Here is an attempt to address your request based on the available information:

1. A table of acceptance criteria and the reported device performance

The document does not explicitly state quantitative acceptance criteria for performance metrics (e.g., sensitivity, specificity, accuracy). Instead, it relies on demonstrating that the new device is "as safe and effective as the predicate device" through a comparison of characteristics.

CharacteristicAcceptance Criteria (Implied)Reported Device Performance (Amplaid MK12)
Intended UseSame as predicate deviceElectronystagmography, Visual Evoked Potentials, Auditory Evoked Potentials, Electrical (Somatosensory) Evoked Potentials (Same as MK15)
Physical Characteristics (Size/Weight)Comparable to predicate device21.25"H x 19.7"D x 7.9"H, 28.6 lbs (Different from MK15, but acceptable)
Energy SourceSame as predicate device115/230 Vac, ± 10%, 50-60 Hz (Same as MK15)
Hardcopy OutputEquivalent or improved functionality to predicate deviceBuilt-in via 640 point thermal printer or laser printer connection (Improved/added functionality compared to MK15's computer interface output)
Electrical SafetyCompliance with UL-544, IEC 601UL-544, IEC 601 (Same as MK15)
Safety and EffectivenessAs safe and effective as predicate deviceReported as "as safe and effective as the predicate devices" based on "bench and user testing."
Technological DifferencesFew and do not raise new questions of safety or effectivenessHas "few technological differences" compared to the predicate.
New Indications for UseNoneNo new indications for use.

2. Sample size used for the test set and the data provenance

The document mentions "bench and user testing" but does not provide details on:

  • The specific sample size (number of cases, subjects, or data points) used for this testing.
  • The data provenance (e.g., country of origin, retrospective or prospective nature).

3. Number of experts used to establish the ground truth for the test set and the qualifications of those experts

This information is not provided in the document.
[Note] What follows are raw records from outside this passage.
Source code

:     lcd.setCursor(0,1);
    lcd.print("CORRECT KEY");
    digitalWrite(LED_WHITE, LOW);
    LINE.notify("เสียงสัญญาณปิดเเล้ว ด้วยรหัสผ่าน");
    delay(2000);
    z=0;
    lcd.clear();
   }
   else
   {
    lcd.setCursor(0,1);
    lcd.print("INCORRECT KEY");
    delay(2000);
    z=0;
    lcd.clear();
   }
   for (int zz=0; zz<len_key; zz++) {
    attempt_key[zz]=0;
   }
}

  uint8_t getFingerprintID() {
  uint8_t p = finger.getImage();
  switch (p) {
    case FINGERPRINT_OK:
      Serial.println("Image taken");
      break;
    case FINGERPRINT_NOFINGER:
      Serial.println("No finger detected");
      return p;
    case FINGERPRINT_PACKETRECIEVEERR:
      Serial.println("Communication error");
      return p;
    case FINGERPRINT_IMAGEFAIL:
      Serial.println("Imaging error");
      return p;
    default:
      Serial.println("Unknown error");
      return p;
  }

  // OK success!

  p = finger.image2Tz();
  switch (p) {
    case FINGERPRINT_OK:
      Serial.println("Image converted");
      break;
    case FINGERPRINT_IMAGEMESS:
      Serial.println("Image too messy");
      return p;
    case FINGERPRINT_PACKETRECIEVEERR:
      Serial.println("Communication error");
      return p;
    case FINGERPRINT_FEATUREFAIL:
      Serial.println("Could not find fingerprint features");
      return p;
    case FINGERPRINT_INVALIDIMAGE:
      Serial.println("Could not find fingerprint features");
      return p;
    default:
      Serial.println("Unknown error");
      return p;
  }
Given that the testing mainly aimed to establish substantial equivalence based on safety and effectiveness comparable to a predicate, it's unlikely a formal "ground truth" establishment by multiple experts, as understood in an AI/ML context, was performed or detailed.

4. Adjudication method for the test set

This information is not provided in the document.

5. If a multi-reader multi-case (MRMC) comparative effectiveness study was done, If so, what was the effect size of how much human readers improve with AI vs without AI assistance

An MRMC study is not mentioned. The device is an evoked potential electrodiagnostic system and does not appear to be an AI-assisted diagnostic tool for human readers in the way an AI-powered image analysis system would be.

6. If a standalone (i.e. algorithm only without human-in-the loop performance) was done

This concept is not applicable to the device described. The Amplaid MK12 is a multi-channel system for electrodiagnosis, implying human operation and interpretation of the evoked potentials. It's not a standalone algorithm in the sense of AI/ML.

7. The type of ground truth used

The document does not specify the type of ground truth used. For an evoked potential system, "ground truth" would generally relate to the accuracy, reliability, and precision of the physiological signal acquisition and processing compared to established medical benchmarks or the performance of the predicate device.

8. The sample size for the training set

The concept of a "training set" in the context of machine learning is not applicable here, as the device is not described as using AI/ML algorithms that require training data.

9. How the ground truth for the training set was established

Not applicable for the same reason as point 8.

§ 882.1870 Evoked response electrical stimulator.

(a)
Identification. An evoked response electrical stimulator is a device used to apply an electrical stimulus to a patient by means of skin electrodes for the purpose of measuring the evoked response.(b)
Classification. Class II (performance standards).